After nearly a decade of living with special needs, I have managed to train him on some things. One thing is that I take trips to see my hometown in order to escape my life here for a little while. To catch my breath. To sleeeeeeeep. In my childhood home, I am not calculating the twenty doses of medication our older son gets daily. I'm not running after him at warp speed. I don't prepare allergy-friendly food from scratch. Heck, I don't even cook.

When one visits Mecca, tell me, would one really want to hear about how life is going on back in Insanityville?

Knowing that my husband has learned this, I was a bit worried when I got that text. Therefore, I responded quickly and learned the news from my husband that the day before our older son had escaped our home. My husband was in the basement working on laundry, and our son simply beat the security measures that we had in place. Apparently, he got a taste of freedom and was taking it! Running at top speed down the main road in our area, he was headed right for a house down the street.

These poor people. Little did they know years ago when they built a gazebo on their wooded lot that a child with autism would spot it, think it looks like a carousel and then proceed to stalk it any chance he could get.

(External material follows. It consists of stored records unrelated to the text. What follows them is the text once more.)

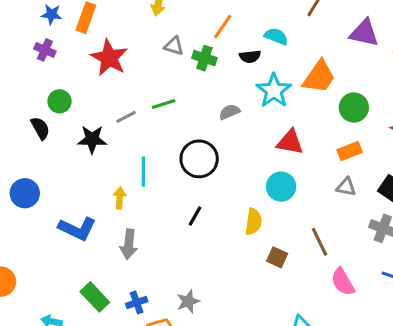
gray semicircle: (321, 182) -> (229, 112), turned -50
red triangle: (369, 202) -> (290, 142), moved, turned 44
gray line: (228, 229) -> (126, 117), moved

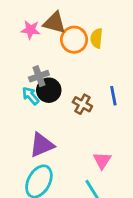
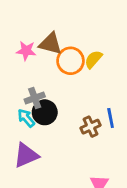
yellow semicircle: (96, 38) -> (93, 59), turned 36
brown cross: (82, 104) -> (91, 127), moved, turned 36
purple triangle: (42, 145) -> (26, 155), moved

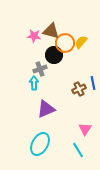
black circle: (45, 112) -> (54, 55), moved
cyan arrow: (26, 118) -> (34, 83), turned 40
purple triangle: (26, 155) -> (46, 109), moved

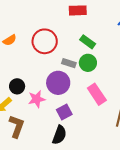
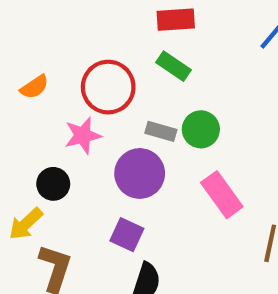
green rectangle: (88, 42) -> (174, 66), moved
pink star: (37, 99) -> (83, 135), moved
purple square: (64, 112) -> (127, 235), moved, turned -35

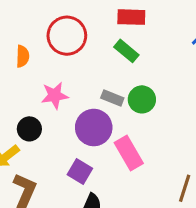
orange semicircle: (34, 87) -> (23, 56), turned -60
red circle: (108, 87) -> (67, 36), moved
pink rectangle: (222, 195) -> (129, 153), moved

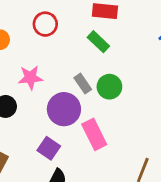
red circle: (67, 36) -> (45, 24), size x0.7
gray rectangle: (112, 98) -> (83, 84), turned 30

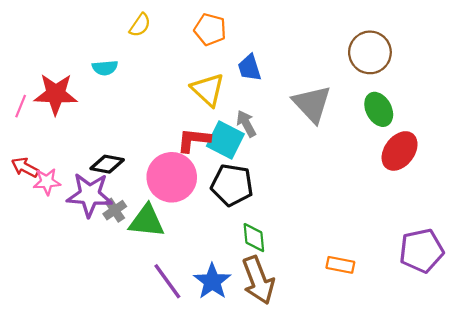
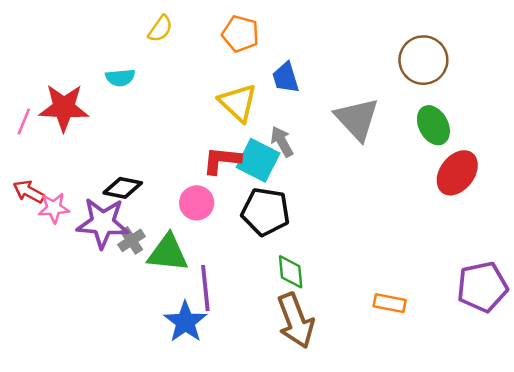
pink circle: (172, 177) -> (197, 203), size x0.6
purple line: (167, 281) -> (205, 288), moved, turned 30
blue star: (212, 281) -> (185, 322), moved

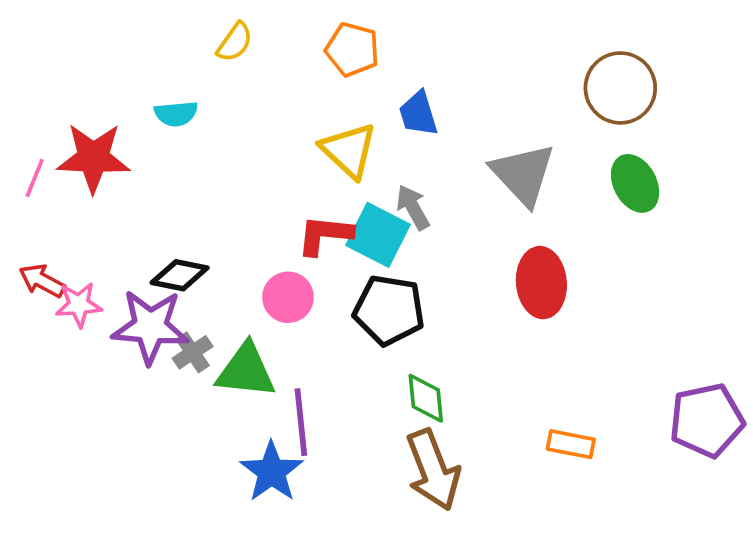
red ellipse: (457, 173) -> (541, 283), moved, turned -42

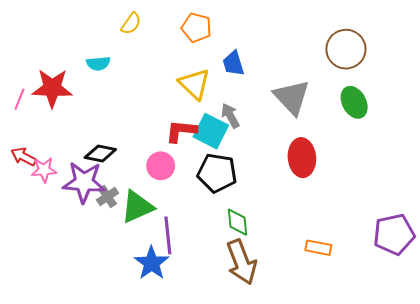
green triangle: (246, 371) -> (137, 207), turned -30

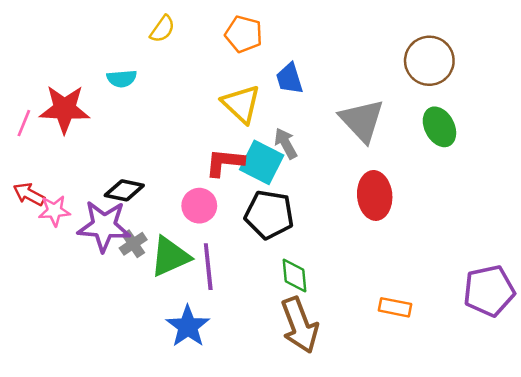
purple line: (168, 235) -> (208, 267), moved

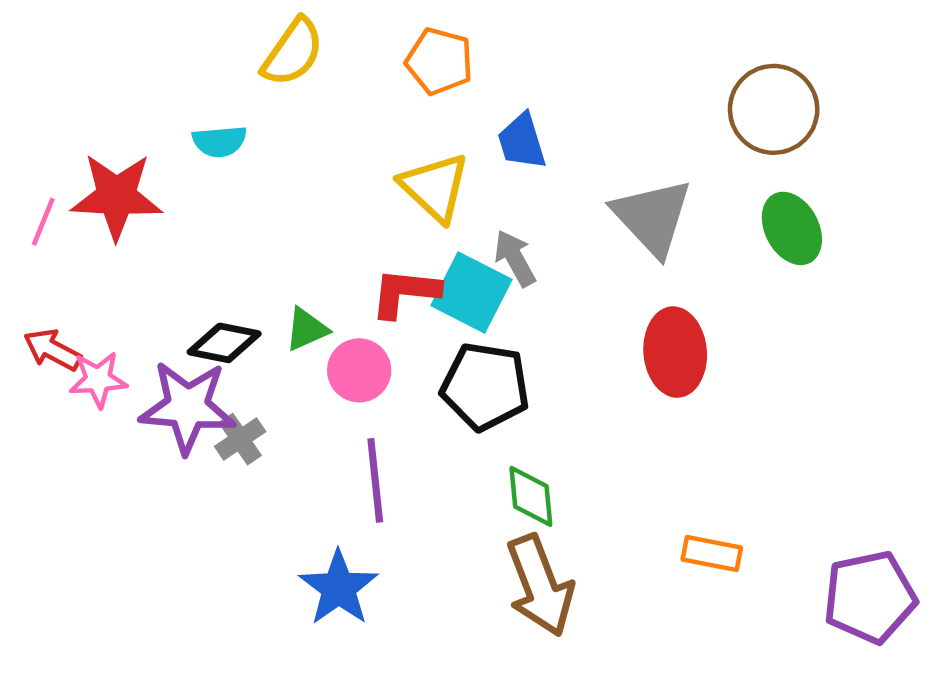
yellow semicircle: (162, 29) -> (293, 52), size x1.4
green triangle: (170, 256) -> (307, 329), moved, size x0.6
purple pentagon: (489, 291) -> (870, 597), moved

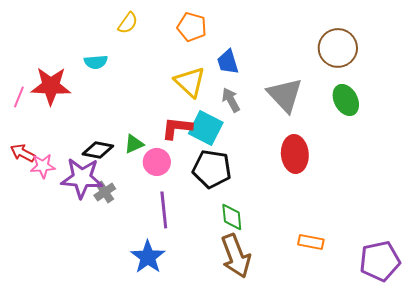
yellow semicircle: (293, 52) -> (128, 23), size x0.7
gray arrow: (515, 258) -> (231, 100), moved

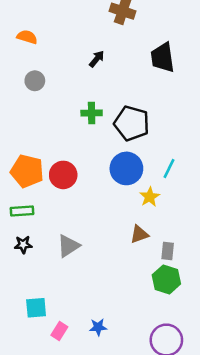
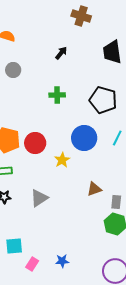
black pentagon: (132, 123) -> (103, 100), moved
yellow star: (150, 197) -> (62, 160), moved

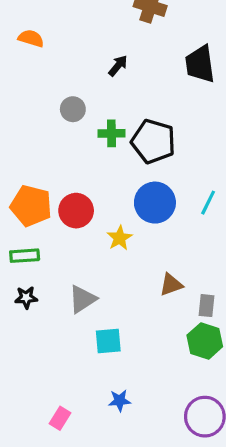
gray circle: (13, 70) -> (73, 109), moved
black pentagon: (103, 100) -> (153, 141), moved
cyan square: (14, 246) -> (108, 341), moved
pink rectangle: (32, 264) -> (60, 418), moved

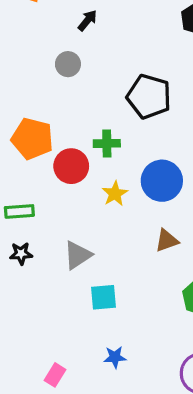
black arrow: (118, 66) -> (87, 20), moved
green cross: (111, 133) -> (107, 143), moved
blue circle: (155, 203) -> (162, 181), moved
orange pentagon: (31, 206) -> (32, 139), moved

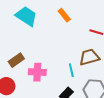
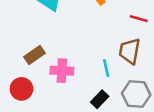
brown trapezoid: (89, 57) -> (130, 51), turned -65

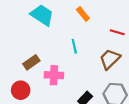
brown trapezoid: (130, 51) -> (110, 59), turned 35
cyan line: (106, 68) -> (74, 46), moved

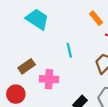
orange rectangle: (83, 14) -> (96, 18), moved

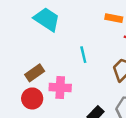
orange rectangle: (96, 18) -> (114, 18), turned -40
red circle: (16, 94) -> (32, 98), moved

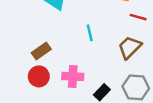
pink cross: (60, 88) -> (73, 76), moved

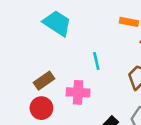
pink cross: (73, 76) -> (78, 92), moved

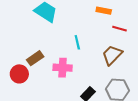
red circle: (41, 108) -> (19, 74), moved

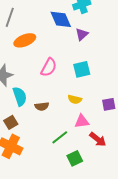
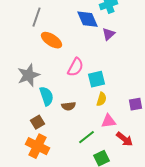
orange ellipse: (25, 40) -> (52, 40), turned 55
cyan square: (82, 69) -> (96, 79), moved
yellow semicircle: (75, 99) -> (102, 99), turned -88

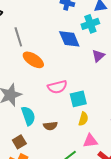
gray line: (36, 17) -> (18, 37), turned -36
purple triangle: (108, 34) -> (98, 56), moved
pink semicircle: (76, 67) -> (57, 87), turned 48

As luck would have it, one of my closest friends was wearing her Super Cape that day. A fellow mom to special needs, she was driving that road and spotted our son alone and running, and she knew something wasn't right. Thank you, Jane, for keeping him safe until my husband caught up to him. You are a guardian angel for our kids.

Jane is one of seven in a group of special needs moms to which I belong. Someone started calling us The Divas. Who was that? Why was that? Living the life we do, we aren't anything close to Divas. Well, not all of us, anyway. :)

The group is unique. Only a Diva would think to keep a watchful eye out on the roads near a fellow Diva's house in case one of our kids happens to escape. Only a Diva would clear her morning schedule and bring vacuums or walkie talkies to your son's doctor's appointment so that she can watch him and you can talk to the doctor in peace. The Diva pharmacy is diverse, and at any given time, even in the dark of night, a Diva will pull up in your driveway to give you a floater for whatever medicine is needed.

Only during a Diva Christmas party can one, between sips of wine, learn the proper way to restrain her child should that child hit the point of no return in a rage. Divas are there to celebrate the small steps because they understand what large victories they are.

Divas shoulders are strong for the weak days of others, and their wealth of information and ability to tackle any given problem facing our children is astounding.

Having returned from a trip to my hometown to celebrate the first Mother's Day with my mom in nobody-can-remember-when, I am feeling blessed. Trips like that are not possible without support. Life like this is not possible without support. How lucky am I? I have a Diva on call any time I need.

I only hope that others living with special needs can have the same.

Thanks, gals!


  1. I started writing a Diva post several days ago, usually I just write & don't go back. Somehow I couldn't finish it, it was just so important to me that I do you guys justice! I LOVE the Divas & know without all of you, I would be lost! Just this morning at Teale's psychiatry appointment, I told the good Dr. how scared I was when Teale completely melted down on Mothers Day & then Mark had to leave. Mark is Beau's baseball coach & they had a game. I told Dr Tom, "I was scared to be alone, as Teale is so much stronger now, but then again, I knew I had The Divas." It always warms my heart to know we have each other. I would do anything for any of you & I know all of you are there for me. I'm proud to be a part of this crazy group, even if, as we have all jokingly said "We wish we didn't have the circumstances in our lives that made us meet!"

  2. Ellie, I've started and stopped several blog entries as well on the Divas. I'm not even sure this one does you all justice, but when a Diva saves your nonverbal son with complex autism after he's escaped from the house and is running on a main road, well, I think that deserves a mention.

    Oh, and the best thing about Diva Jane? She didn't tell you guys or text me about it for risk of ruining my trip home. She's one of a kind!

    I really do wish every mom "like us" could have such support.